== The data

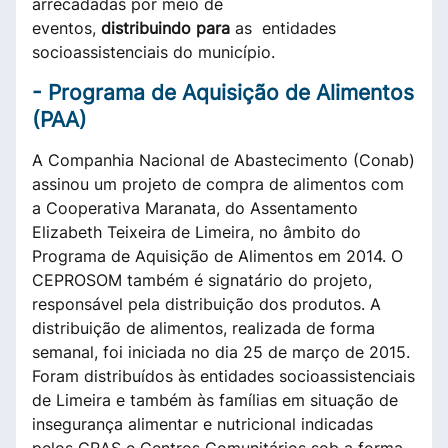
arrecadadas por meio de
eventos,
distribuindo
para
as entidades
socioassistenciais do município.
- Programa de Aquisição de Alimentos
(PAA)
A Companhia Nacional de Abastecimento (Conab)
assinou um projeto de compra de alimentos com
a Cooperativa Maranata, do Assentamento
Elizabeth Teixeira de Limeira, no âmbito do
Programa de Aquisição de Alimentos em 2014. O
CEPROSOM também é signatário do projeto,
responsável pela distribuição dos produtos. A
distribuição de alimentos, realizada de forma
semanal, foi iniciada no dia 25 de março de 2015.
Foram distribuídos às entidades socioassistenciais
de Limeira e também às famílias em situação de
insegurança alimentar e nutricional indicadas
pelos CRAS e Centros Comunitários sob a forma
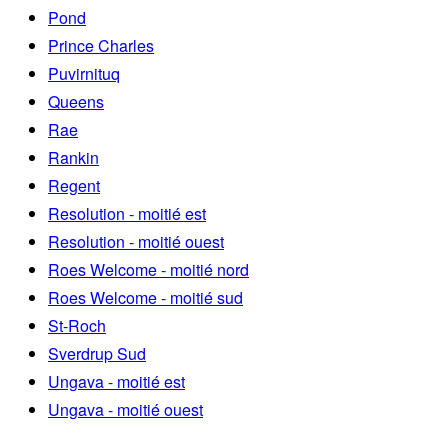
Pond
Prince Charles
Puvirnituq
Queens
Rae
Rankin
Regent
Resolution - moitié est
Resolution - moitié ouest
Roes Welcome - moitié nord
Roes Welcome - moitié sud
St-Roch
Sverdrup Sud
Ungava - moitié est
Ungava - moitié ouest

====

◆ What is being asked: From the first line to the last, retype the entries above exactly, minus the pictures.

◆ Answer to this problem:
arrecadadas por meio de
eventos,
distribuindo
para
as entidades
socioassistenciais do município.
- Programa de Aquisição de Alimentos
(PAA)
A Companhia Nacional de Abastecimento (Conab)
assinou um projeto de compra de alimentos com
a Cooperativa Maranata, do Assentamento
Elizabeth Teixeira de Limeira, no âmbito do
Programa de Aquisição de Alimentos em 2014. O
CEPROSOM também é signatário do projeto,
responsável pela distribuição dos produtos. A
distribuição de alimentos, realizada de forma
semanal, foi iniciada no dia 25 de março de 2015.
Foram distribuídos às entidades socioassistenciais
de Limeira e também às famílias em situação de
insegurança alimentar e nutricional indicadas
pelos CRAS e Centros Comunitários sob a forma
Pond
Prince Charles
Puvirnituq
Queens
Rae
Rankin
Regent
Resolution - moitié est
Resolution - moitié ouest
Roes Welcome - moitié nord
Roes Welcome - moitié sud
St-Roch
Sverdrup Sud
Ungava - moitié est
Ungava - moitié ouest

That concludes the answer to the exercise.